В Государевом бастионе Петропавловской крепости открылась ретроспектива Каса Оортхейса "Между адом и небом". Снимки классика голландкой фотографии, выставленные в Петербурге в рамках фестиваля "Окно в Нидерланды", рассматривала АННА ТОЛСТОВА.
Даже странно, что фотографии Каса Оортхейса (1908-1975) в СССР показывали всего один раз: в начале 1970-х его персональную выставку привозили из музея Стеделийк в Москву, Ленинград, Киев и Минск. Чтобы попасть в число любимых советским идеологическим руководством "прогрессивных западных художников", у него имелись все основания: безупречная биография и честный трудовой путь. Выходец из низов, член голландской компартии (правда, недолго) и Ассоциации рабочих фотографов, сотрудник левых и социал-демократических изданий, антифашист, герой Сопротивления. В 1944 году Оортхейс был отправлен нацистами в концлагерь за подделку удостоверений личности для евреев. Чудом выпущенный на свободу, продолжал подрывную деятельность в качестве репортера в амстердамском гетто, запечатлевал бедствия войны и будни подпольщиков для общества "Скрытая камера". Теперь по его военным фотографиям, временами кажущимся иллюстрациями к "Дневнику Анны Франк", в голландских школах изучают историю.

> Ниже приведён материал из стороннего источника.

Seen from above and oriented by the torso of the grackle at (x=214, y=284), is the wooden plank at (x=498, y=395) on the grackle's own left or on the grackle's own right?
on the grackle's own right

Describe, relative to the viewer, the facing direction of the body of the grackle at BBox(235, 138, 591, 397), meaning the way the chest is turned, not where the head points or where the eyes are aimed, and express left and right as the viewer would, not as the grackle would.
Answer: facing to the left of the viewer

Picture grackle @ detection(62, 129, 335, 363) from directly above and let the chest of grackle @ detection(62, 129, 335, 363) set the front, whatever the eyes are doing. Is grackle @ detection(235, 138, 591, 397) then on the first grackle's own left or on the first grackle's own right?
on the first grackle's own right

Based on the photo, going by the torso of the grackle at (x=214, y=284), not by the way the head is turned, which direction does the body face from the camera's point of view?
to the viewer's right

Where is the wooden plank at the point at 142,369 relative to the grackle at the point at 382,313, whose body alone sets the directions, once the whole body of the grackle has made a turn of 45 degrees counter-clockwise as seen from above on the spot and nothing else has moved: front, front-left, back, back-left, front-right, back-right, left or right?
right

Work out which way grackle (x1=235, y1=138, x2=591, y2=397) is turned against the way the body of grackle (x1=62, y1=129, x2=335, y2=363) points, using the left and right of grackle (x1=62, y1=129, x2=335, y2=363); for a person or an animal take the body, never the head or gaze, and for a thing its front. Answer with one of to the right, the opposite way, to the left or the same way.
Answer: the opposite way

Активная гражданская позиция не мешала Касу Оортхейсу быть действительно выдающимся фотографом. Хотя понять это в Петропавловке практически не представляется возможным. Ту бессмысленную, стихийную, лишенную элементарных этикеток свалку из винтажных, чуть ли не авторской печати снимков (к сожалению, немногочисленных) вперемежку с компьютерными принтами скверного качества, которой консульство Королевства Нидерландов и Нидерландский фотоархив решили почтить своего знаменитого соотечественника, трудно назвать выставкой. Остается только догадываться, каков подлинный Оортхейс. А он, судя по всему, замечательный мастер, хоть и представляет собой совершенно не модный ныне тип пролетарского художника.

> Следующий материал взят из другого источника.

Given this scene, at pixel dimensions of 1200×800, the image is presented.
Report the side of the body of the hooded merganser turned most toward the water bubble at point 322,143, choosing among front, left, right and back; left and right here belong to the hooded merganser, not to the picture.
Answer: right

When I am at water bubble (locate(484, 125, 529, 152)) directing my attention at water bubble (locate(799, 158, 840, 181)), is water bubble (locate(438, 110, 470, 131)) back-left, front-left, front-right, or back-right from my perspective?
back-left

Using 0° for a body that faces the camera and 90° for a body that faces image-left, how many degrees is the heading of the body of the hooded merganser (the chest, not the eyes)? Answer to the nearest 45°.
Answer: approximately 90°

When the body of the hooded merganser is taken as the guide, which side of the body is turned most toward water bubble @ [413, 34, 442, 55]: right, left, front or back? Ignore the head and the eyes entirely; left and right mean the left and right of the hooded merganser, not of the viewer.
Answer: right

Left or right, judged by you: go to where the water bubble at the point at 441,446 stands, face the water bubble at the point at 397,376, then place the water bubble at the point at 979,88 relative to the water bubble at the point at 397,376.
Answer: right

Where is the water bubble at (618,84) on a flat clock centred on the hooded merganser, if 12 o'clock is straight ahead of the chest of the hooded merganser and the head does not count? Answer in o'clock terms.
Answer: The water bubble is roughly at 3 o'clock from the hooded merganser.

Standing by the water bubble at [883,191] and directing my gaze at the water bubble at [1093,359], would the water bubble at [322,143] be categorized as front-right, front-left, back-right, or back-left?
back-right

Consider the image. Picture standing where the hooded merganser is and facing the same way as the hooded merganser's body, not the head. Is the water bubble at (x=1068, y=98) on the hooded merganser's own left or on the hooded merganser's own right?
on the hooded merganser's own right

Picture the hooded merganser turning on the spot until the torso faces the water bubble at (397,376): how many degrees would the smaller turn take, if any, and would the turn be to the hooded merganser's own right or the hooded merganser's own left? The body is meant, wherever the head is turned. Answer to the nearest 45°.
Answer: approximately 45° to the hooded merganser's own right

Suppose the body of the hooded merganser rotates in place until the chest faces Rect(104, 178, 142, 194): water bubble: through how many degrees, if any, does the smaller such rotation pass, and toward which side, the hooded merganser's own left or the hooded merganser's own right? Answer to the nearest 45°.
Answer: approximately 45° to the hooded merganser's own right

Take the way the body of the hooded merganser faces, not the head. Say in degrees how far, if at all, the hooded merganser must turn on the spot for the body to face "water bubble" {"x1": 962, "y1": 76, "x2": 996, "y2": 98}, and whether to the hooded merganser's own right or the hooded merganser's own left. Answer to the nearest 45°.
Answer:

То есть дело не только в том, что Оортхейс много снимал на "пролетарские" сюжеты: рыбаков, крестьян, рабочих, роттердамский порт и доки. Дело в том, как он все это снимал: фотографии Оортхейса ясно говорят, что подлинная красота заключена именно в таких грубых обветренных лицах и натруженных руках, что идущие с завода работяги или обед портовых грузчиков — прекраснее всех прогулок по Монпарнасу или завтраков на траве вместе взятых. И по ранним карточкам начала 1930-х видно, что его симпатии к Советскому Союзу — не столько идеологического, сколько эстетического свойства. Что идеи социализма вычитаны не в партийных брошюрках и бюллетенях, а в фотомонтажах Лисицкого, Клуциса и Родченко, в фильмах Дзиги Вертова, Пудовкина и Эйзенштейна. Что возможна столь популярная сейчас эстетика "Олимпии" Лени Рифеншталь с классическими атлетами и дискоболами, а возможна — уже подзабытая, амстердамской выставки 1936 года "Олимпиада под диктатурой" (в аббревиатуре голландского названия выставки — "De Olympiade onder dictatuur", DOOD — игра слов: dood значит "смерть"), афишу к которой делал Оортхейс. На оортхейсовском плакате на антично-распрекрасного метателя ядра, колоссом вырастающего над стадионом, как ярмо, напялена огромная свастика — надо думать, сам Лисицкий был бы в восторге от такого себе подражания.
Разумеется, глубинные корни пролетарской фотографии Оортхейса уходят не в советскую, а в местную почву. И хотя его нельзя назвать пикториалистом, он многим обязан той голландской живописной традиции конца XIX века, которая породила героических рыбаков Йозефа Израэльса и трагических "едоков картофеля" Ван Гога. Или, если брать шире, голландской художественной традиции вообще. Той, в которой чистенькие белые фартуки и чепцы рыбачек, плетущих сети, или заботливо накрытый к ужину стол являются как бы гарантией прочности миропорядка, основанного на легендарном национальном трудолюбии, закалявшемся столетиями в ежедневной борьбе с грозящим затоплением морем. Того миропорядка, разрушение которого фотограф так остро переживал в годы войны и который, видимо, внешне не слишком изменился со времен малых голландцев. Так что и у Оортхейса конькобежцы пролетают по замерзшему пруду мимо ветряной мельницы, как на картине какого-нибудь Яна ван Гойена, и аллея уходит в даль, как на главном шедевре Гоббемы. Правда, наши "вульгарные социологи" упрекали малых голландцев в буржуазности: вот, дескать, наладили конвейер по производству типовых картин. А с другой стороны посмотреть — настоящие пролетарии художественного труда.